We thank the referee for the constructive comments on our manuscript. We address each major comment point by point below, with proposed revisions to improve reproducibility, clarity, and transparency of our evaluation.

read point-by-point responses
  1. Referee: Evaluation section (and abstract): The root cause localization claim of 100% top-3 accuracy is supported by results from only two real-world incidents. With no reported statistical significance, variance, cross-validation, incident selection criteria, or failure mode analysis, this small sample size does not provide load-bearing evidence for the effectiveness or generalizability of the Intervention Graph approach.

    Authors: We acknowledge that the root cause localization results are based on only two real-world incidents, which limits the strength of generalizability claims. These incidents were selected as representative examples from the 520 analyzed incidents to illustrate the Intervention Graph in practice. In the revised manuscript, we will add the incident selection criteria, describe the key characteristics of each incident, include a failure mode discussion, and explicitly note the limitations of the small sample size in both the evaluation section and abstract. We will also discuss why statistical significance testing is not applicable with n=2. revision: partial

  2. Referee: §3 (Framework description): The paper lacks sufficient details on the algorithms, parameters, or methods used to learn ESPs and EFPs from historical data, as well as the specific deviation thresholds or statistical tests for identifying anomalies in the online phase. This makes the training procedure and the reported F1-scores difficult to reproduce or assess for robustness.

    Authors: We thank the referee for highlighting the need for greater reproducibility. In the revised manuscript, we will expand §3 with pseudocode for the ESP and EFP learning procedures, list all hyperparameters and thresholds (including deviation criteria and any statistical tests used for anomaly detection), and provide implementation-level details on the online phase. These additions will make the training and detection processes fully reproducible and allow better assessment of result robustness. revision: yes

  3. Referee: Abstract and evaluation: The claim that EventADL 'outperforms existing methods' does not specify the baseline methods, how they were adapted to event data, or include quantitative comparison details (e.g., tables with metrics). This weakens the ability to evaluate the superiority asserted for both detection and localization.

    Authors: We agree that the comparison claims require more explicit support. We will revise the abstract to name the baseline methods and update the evaluation section to include a detailed table with all metrics for both anomaly detection and localization.
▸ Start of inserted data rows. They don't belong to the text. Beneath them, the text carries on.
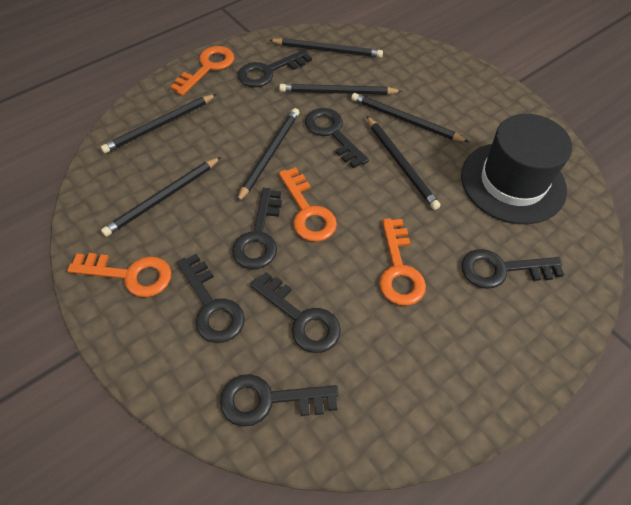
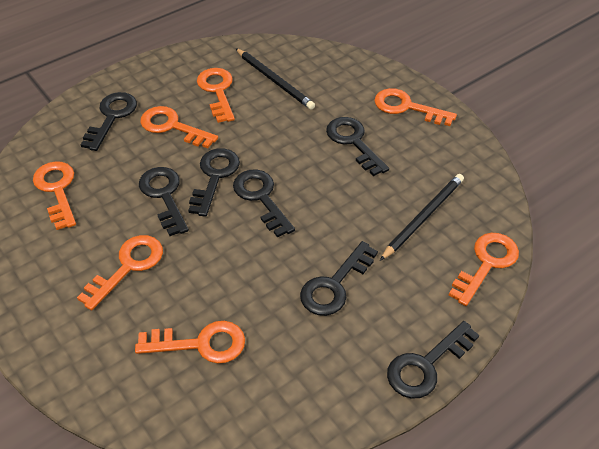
black hat: [461,114,572,224] = 1 -> none = 0
black pencil: [101,94,217,153] [101,157,221,237] [237,108,299,203] [269,38,383,58] [279,84,402,95] [351,93,469,142] [367,116,440,210] = 7 -> [235,48,315,110] [380,174,464,261] = 2
orange key: [67,253,172,297] [170,46,234,96] [279,167,337,242] [379,218,426,306] = 4 -> [33,161,76,230] [77,235,163,311] [135,321,245,364] [140,106,218,148] [197,68,235,123] [374,88,457,126] [449,233,519,306] = 7

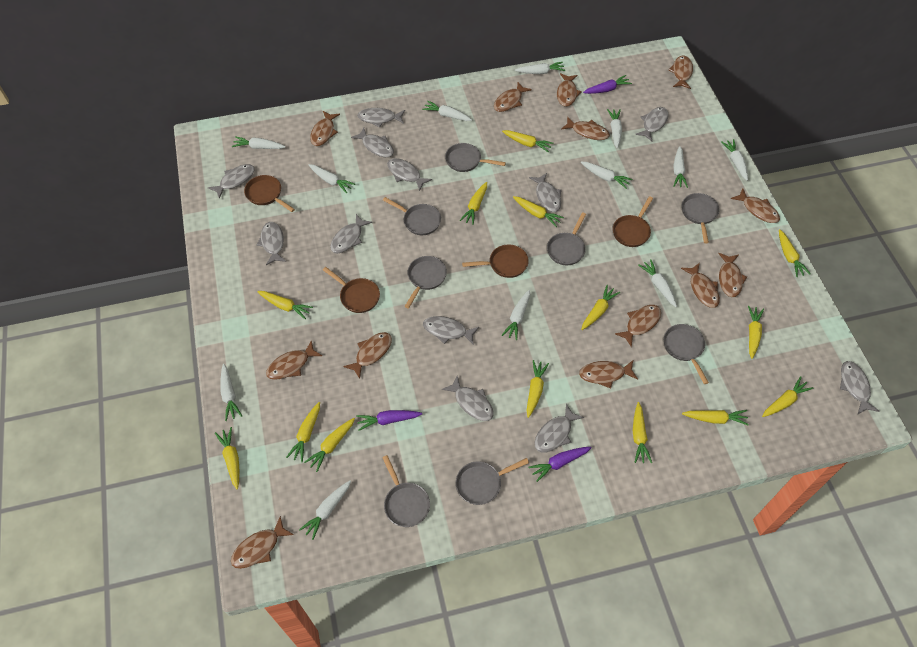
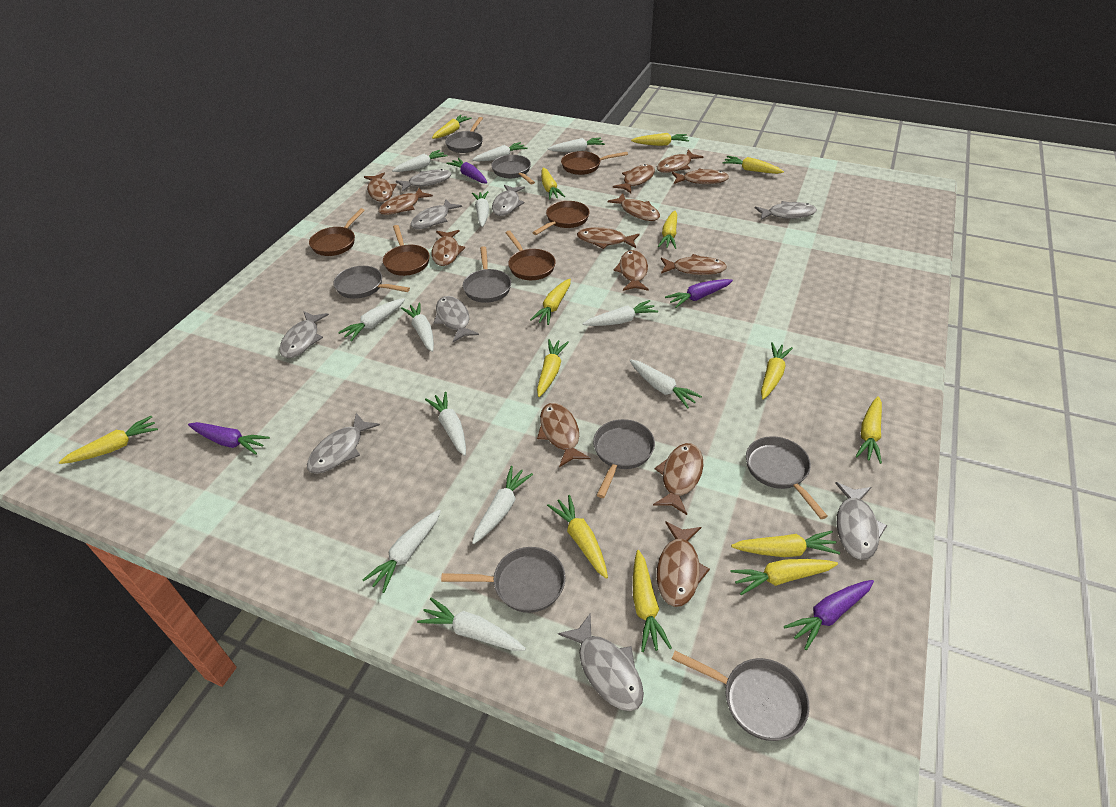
brown pan: [244,175,295,212] [323,267,380,313] [462,245,529,278] [613,196,653,247] = 4 -> [309,208,365,256] [383,225,430,276] [506,231,556,280] [532,201,590,235] [561,151,628,175] = 5
grey fish: [208,164,255,199] [257,222,286,265] [330,214,372,254] [351,128,394,157] [357,108,405,127] [387,158,432,191] [423,316,479,345] [442,375,494,421] [529,173,561,212] [535,404,584,453] [635,107,669,141] [840,361,880,415] = 12 -> [279,311,329,358] [307,413,380,474] [396,169,451,192] [411,199,462,229] [434,296,479,342] [492,185,525,216] [558,613,644,711] [755,201,817,220] [835,482,888,560] = 9
purple carrot: [356,410,422,431] [529,447,592,482] [583,75,632,94] = 3 -> [188,422,270,455] [446,158,488,183] [665,279,733,308] [784,580,874,650] = 4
The revised text will also describe how each baseline was adapted to event data and provide the quantitative results that support the outperformance claims. revision: yes

standing simulated objections not resolved
  • The limited number of available real-world incidents (only two) for root cause localization prevents expanding the sample size, performing cross-validation, or reporting variance/statistical significance for that component of the evaluation.

Circularity Check

0 steps flagged

No circularity in EventADL derivation chain

full rationale

The paper's core chain consists of offline learning of Event Semantic Patterns (ESPs) and Event Frequency Patterns (EFPs) from historical unlabeled event data, followed by online deviation detection and construction of an Intervention Graph from recent interactions plus detected anomalies. These are standard pattern-learning and graph-construction steps with no equations shown that equate outputs to inputs by definition. The 520-incident analysis is used only for design motivation, not as a fitted input renamed as prediction. Evaluation F1 scores and top-3 accuracy are measured on separate real systems and two incidents, not forced by the training procedure itself. No self-citations, uniqueness theorems, or ansatzes are invoked as load-bearing elements.

Axiom & Free-Parameter Ledger

0 free parameters · 0 axioms · 0 invented entities

Abstract-only review supplies no explicit free parameters, axioms, or invented entities; all modeling choices (pattern definitions, deviation thresholds, graph edges) are implicit and unstated.